Per chi lavora nel settore è evidente che il prezzo dei farmaci ha ben poco a che fare con i costi di produzione, e solo parzialmente con quelli di ricerca, ma viene fissato quasi ed esclusivamente sulla base di quel prezzo che si pensa di poter obbligare il mercato a pagare. Così negli ultimi 25 anni il costo dei farmaci anti-tumorali è aumentato di 40-50 volte e siamo ora arrivati a dei costi, per gli ultimi farmaci, di 150-160’000 franchi per paziente per un anno. È evidente che neanche i sistemi sanitari dei paesi più ricchi saranno in grado di sopportare a lungo questi costi. Addirittura giornali come il Financial Times sono perciò arrivati a parlare di un comportamento dell’industria farmaceutica che assomiglia a chi sta segando il ramo su cui sta seduto. Secondo il premio Nobel per l’economia Stieglitz il sistema, se continua su questa strada, non potrà che implodere. Egli ha quindi proposto dei modelli alternativi, che si basano sull’abolizione dei brevetti (che stanno alla base del sistema dei guadagni borsistici) e che dovrebbero essere sostituiti dalla possibilità di compensare le scoperte delle industrie farmaceutiche, mentre contemporaneamente dovrebbe aumentare di molto il ruolo dello stato (che è stato praticamente eliminato dalle politiche neoliberali) nel gestire e finanziare anche buona parte degli studi presso i pazienti, in base ai quali deve poi dimostrare l’efficacia o meno del nuovo farmaco e quindi la sua immissione nel mercato. A questo punto vale forse la pena di ricordare che l’aderenza molto stretta al principio dei brevetti è stata dettata alcuni anni fa dai cosiddetti accordi di Doha, dove furono soprattutto gli Stati Uniti, la Gran Bretagna e la Svizzera a esigere che queste regole fossero draconiane.
Che cosa fare?
Naturalmente a essere vittima di questo sistema sono soprattutto i paesi poveri, nei quali spesso la spesa sanitaria di aggira sui 50 franchi all’anno per persona.
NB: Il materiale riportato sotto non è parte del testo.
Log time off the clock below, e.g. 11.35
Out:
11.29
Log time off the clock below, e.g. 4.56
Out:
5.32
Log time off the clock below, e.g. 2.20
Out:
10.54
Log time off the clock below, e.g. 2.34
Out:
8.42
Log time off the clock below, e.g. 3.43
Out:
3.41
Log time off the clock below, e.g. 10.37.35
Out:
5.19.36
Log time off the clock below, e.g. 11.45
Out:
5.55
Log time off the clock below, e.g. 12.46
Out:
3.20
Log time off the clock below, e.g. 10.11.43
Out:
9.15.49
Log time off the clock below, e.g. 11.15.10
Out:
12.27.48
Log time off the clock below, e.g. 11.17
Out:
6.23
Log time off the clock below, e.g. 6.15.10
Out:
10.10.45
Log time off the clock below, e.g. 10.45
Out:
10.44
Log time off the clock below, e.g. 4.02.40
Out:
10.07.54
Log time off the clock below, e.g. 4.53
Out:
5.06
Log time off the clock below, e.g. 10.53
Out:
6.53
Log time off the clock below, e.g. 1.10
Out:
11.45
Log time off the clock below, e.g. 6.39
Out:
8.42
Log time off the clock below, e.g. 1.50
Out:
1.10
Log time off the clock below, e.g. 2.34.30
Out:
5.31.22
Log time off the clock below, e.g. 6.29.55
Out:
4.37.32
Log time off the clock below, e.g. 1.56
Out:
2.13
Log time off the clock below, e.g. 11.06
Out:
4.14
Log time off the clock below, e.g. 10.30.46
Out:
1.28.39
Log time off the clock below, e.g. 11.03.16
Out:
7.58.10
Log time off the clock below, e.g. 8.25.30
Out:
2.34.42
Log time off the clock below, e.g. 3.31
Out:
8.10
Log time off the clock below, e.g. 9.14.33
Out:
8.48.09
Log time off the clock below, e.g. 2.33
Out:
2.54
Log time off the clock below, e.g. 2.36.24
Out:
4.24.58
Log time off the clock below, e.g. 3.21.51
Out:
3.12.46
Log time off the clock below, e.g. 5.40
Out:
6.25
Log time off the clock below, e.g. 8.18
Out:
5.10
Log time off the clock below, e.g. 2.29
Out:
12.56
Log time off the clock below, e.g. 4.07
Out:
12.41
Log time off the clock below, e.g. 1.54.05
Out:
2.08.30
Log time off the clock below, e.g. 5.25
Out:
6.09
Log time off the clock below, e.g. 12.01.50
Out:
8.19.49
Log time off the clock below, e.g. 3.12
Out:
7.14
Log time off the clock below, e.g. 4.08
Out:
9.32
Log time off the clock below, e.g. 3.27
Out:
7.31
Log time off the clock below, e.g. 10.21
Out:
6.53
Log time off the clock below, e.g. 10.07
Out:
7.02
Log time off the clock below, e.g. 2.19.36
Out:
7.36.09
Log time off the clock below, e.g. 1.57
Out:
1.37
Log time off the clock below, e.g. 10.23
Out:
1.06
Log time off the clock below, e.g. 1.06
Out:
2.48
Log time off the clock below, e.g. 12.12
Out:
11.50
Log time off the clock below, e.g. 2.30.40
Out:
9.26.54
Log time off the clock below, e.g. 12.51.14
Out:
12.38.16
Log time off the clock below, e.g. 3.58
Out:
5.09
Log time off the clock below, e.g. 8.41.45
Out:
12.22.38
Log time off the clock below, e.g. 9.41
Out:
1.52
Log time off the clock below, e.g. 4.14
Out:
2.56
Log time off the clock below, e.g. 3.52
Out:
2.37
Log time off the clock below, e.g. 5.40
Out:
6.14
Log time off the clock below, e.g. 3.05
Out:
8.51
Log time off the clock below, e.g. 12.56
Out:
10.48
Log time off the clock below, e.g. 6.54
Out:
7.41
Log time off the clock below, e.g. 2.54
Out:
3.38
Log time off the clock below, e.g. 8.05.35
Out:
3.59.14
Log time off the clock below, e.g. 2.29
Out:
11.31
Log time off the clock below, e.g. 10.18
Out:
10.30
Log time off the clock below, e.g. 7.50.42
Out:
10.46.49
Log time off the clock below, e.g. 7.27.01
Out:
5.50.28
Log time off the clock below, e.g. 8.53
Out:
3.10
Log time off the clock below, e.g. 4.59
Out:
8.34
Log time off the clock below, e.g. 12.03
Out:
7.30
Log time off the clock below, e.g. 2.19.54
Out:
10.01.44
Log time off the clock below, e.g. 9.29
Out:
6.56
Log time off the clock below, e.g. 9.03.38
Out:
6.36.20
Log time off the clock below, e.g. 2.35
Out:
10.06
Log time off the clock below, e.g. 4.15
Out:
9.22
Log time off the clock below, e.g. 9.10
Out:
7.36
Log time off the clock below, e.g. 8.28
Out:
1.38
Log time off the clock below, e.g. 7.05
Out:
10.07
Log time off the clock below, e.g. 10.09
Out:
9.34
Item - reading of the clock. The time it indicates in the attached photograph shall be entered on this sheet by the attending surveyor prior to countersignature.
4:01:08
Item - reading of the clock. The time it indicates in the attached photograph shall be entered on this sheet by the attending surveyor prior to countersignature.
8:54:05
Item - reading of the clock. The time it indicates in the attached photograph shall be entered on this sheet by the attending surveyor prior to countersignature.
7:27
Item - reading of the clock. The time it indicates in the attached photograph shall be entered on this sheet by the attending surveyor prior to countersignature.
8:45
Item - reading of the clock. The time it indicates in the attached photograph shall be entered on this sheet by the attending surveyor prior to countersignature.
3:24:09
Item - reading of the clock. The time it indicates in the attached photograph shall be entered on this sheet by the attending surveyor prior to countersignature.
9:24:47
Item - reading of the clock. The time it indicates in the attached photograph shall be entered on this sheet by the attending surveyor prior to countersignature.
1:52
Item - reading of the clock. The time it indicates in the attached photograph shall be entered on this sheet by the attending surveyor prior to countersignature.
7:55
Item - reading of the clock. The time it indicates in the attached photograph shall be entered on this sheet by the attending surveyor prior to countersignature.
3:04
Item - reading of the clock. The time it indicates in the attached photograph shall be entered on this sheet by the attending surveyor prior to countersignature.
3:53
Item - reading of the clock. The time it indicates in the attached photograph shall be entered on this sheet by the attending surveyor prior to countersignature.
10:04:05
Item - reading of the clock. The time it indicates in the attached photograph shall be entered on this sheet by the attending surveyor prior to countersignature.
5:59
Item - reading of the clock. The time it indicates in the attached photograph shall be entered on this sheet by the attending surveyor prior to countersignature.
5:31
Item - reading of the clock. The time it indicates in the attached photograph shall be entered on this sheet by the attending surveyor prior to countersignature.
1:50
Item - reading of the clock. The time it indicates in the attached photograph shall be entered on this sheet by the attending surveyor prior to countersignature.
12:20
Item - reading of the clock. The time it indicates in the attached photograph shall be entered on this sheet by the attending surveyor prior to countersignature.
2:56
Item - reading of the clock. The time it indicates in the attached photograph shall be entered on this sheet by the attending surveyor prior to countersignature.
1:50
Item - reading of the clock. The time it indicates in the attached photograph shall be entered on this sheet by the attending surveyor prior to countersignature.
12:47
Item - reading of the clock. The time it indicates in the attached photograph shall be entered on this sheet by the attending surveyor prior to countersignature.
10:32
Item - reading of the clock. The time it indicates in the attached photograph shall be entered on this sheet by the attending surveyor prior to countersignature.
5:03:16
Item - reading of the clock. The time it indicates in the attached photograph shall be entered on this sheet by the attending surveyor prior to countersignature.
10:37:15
È quindi da lì che è venuta la rivolta contro questo sistema: pensiamo al processo fatto dal Sud Africa a Roche per i farmaci contro l’AIDS o al recente processo, vinto dallo stato indiano, contro Novartis, per un farmaco anti-tumorale. In quei paesi difatti centinaia di migliaia, se non milioni di pazienti ogni anno muoiono o vengono perlomeno trattati male, perché non hanno accesso ai farmaci migliori. C’è quindi da sperare che questa rivolta cresca e possa imporsi globalmente, in modo da arrivare un giorno all’abolizione di queste regole disumane che sono alla base del mercato farmaceutico. Da parte nostra sarebbe forse anche il momento di ritornare a discutere della nazionalizzazione dei nostri monopoli farmaceutici.